• TO DO: An exact reproduction is needed of every line from the beginning of the data down to and including the line that contains "Kód: P99974", minus the pictures.

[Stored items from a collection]
++++++++++++++++++++
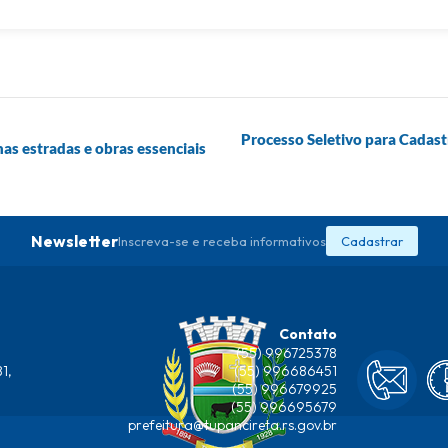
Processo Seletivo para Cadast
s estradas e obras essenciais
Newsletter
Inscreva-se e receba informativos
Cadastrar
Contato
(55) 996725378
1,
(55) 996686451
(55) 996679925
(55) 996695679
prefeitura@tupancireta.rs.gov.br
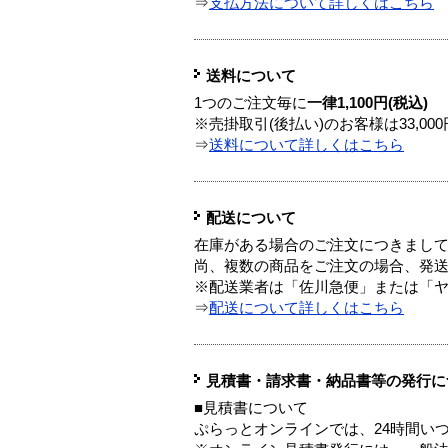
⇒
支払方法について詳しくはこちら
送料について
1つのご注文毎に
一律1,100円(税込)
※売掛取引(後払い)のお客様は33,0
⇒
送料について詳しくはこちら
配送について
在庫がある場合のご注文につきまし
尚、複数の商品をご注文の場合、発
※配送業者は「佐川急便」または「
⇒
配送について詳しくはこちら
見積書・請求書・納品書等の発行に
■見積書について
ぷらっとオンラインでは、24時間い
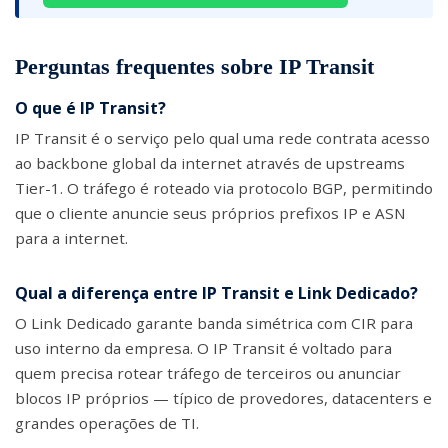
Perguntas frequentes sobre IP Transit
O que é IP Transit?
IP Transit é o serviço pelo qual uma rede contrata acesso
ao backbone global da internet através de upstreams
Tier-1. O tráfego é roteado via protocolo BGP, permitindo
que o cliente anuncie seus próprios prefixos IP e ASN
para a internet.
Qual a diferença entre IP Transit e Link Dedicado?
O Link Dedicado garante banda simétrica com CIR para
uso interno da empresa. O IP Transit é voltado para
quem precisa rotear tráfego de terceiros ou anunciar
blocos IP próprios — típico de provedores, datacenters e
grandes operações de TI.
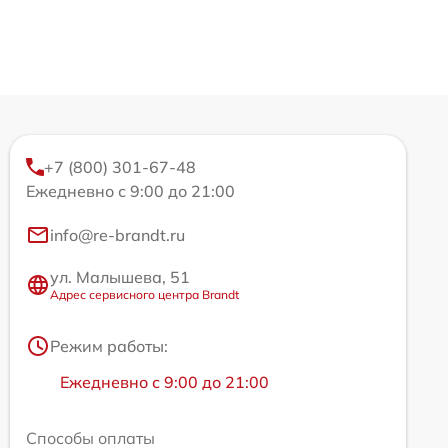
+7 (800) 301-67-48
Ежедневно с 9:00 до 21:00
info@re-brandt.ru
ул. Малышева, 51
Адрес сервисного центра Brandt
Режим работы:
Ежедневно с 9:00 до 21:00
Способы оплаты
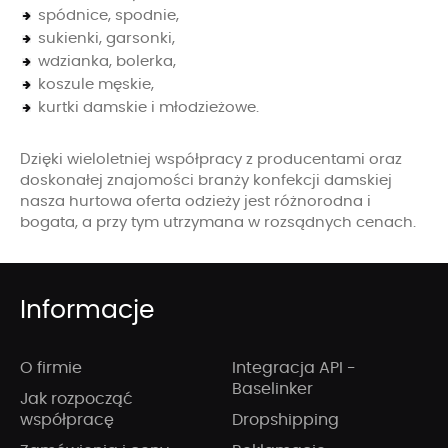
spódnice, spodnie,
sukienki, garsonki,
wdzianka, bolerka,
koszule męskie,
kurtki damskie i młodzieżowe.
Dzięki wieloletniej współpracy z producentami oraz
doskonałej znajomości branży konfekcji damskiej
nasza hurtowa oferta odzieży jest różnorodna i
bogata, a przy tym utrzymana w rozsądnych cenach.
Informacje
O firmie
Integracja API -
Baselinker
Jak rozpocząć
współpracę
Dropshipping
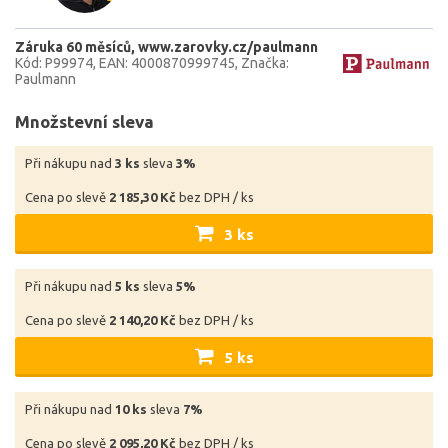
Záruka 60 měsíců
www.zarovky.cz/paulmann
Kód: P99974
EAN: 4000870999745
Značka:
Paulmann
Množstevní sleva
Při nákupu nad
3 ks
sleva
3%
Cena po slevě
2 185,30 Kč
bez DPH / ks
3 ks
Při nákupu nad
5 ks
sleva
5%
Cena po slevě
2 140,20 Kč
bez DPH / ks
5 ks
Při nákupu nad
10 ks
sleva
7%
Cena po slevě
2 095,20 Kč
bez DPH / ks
++++++++++++++++++++
• RESPONSE TO THIS TASK:
Processo Seletivo para Cadast
s estradas e obras essenciais
Newsletter
Inscreva-se e receba informativos
Cadastrar
Contato
(55) 996725378
1,
(55) 996686451
(55) 996679925
(55) 996695679
prefeitura@tupancireta.rs.gov.br
⇒
支払方法について詳しくはこちら
送料について
1つのご注文毎に
一律1,100円(税込)
※売掛取引(後払い)のお客様は33,0
⇒
送料について詳しくはこちら
配送について
在庫がある場合のご注文につきまし
尚、複数の商品をご注文の場合、発
※配送業者は「佐川急便」または「
⇒
配送について詳しくはこちら
見積書・請求書・納品書等の発行に
■見積書について
ぷらっとオンラインでは、24時間い
Perguntas frequentes sobre IP Transit
O que é IP Transit?
IP Transit é o serviço pelo qual uma rede contrata acesso
ao backbone global da internet através de upstreams
Tier-1. O tráfego é roteado via protocolo BGP, permitindo
que o cliente anuncie seus próprios prefixos IP e ASN
para a internet.
Qual a diferença entre IP Transit e Link Dedicado?
O Link Dedicado garante banda simétrica com CIR para
uso interno da empresa. O IP Transit é voltado para
quem precisa rotear tráfego de terceiros ou anunciar
blocos IP próprios — típico de provedores, datacenters e
grandes operações de TI.
+7 (800) 301-67-48
Ежедневно с 9:00 до 21:00
info@re-brandt.ru
ул. Малышева, 51
Адрес сервисного центра Brandt
Режим работы:
Ежедневно с 9:00 до 21:00
Способы оплаты
spódnice, spodnie,
sukienki, garsonki,
wdzianka, bolerka,
koszule męskie,
kurtki damskie i młodzieżowe.
Dzięki wieloletniej współpracy z producentami oraz
doskonałej znajomości branży konfekcji damskiej
nasza hurtowa oferta odzieży jest różnorodna i
bogata, a przy tym utrzymana w rozsądnych cenach.
Informacje
O firmie
Integracja API -
Baselinker
Jak rozpocząć
współpracę
Dropshipping
Záruka 60 měsíců
www.zarovky.cz/paulmann
Kód: P99974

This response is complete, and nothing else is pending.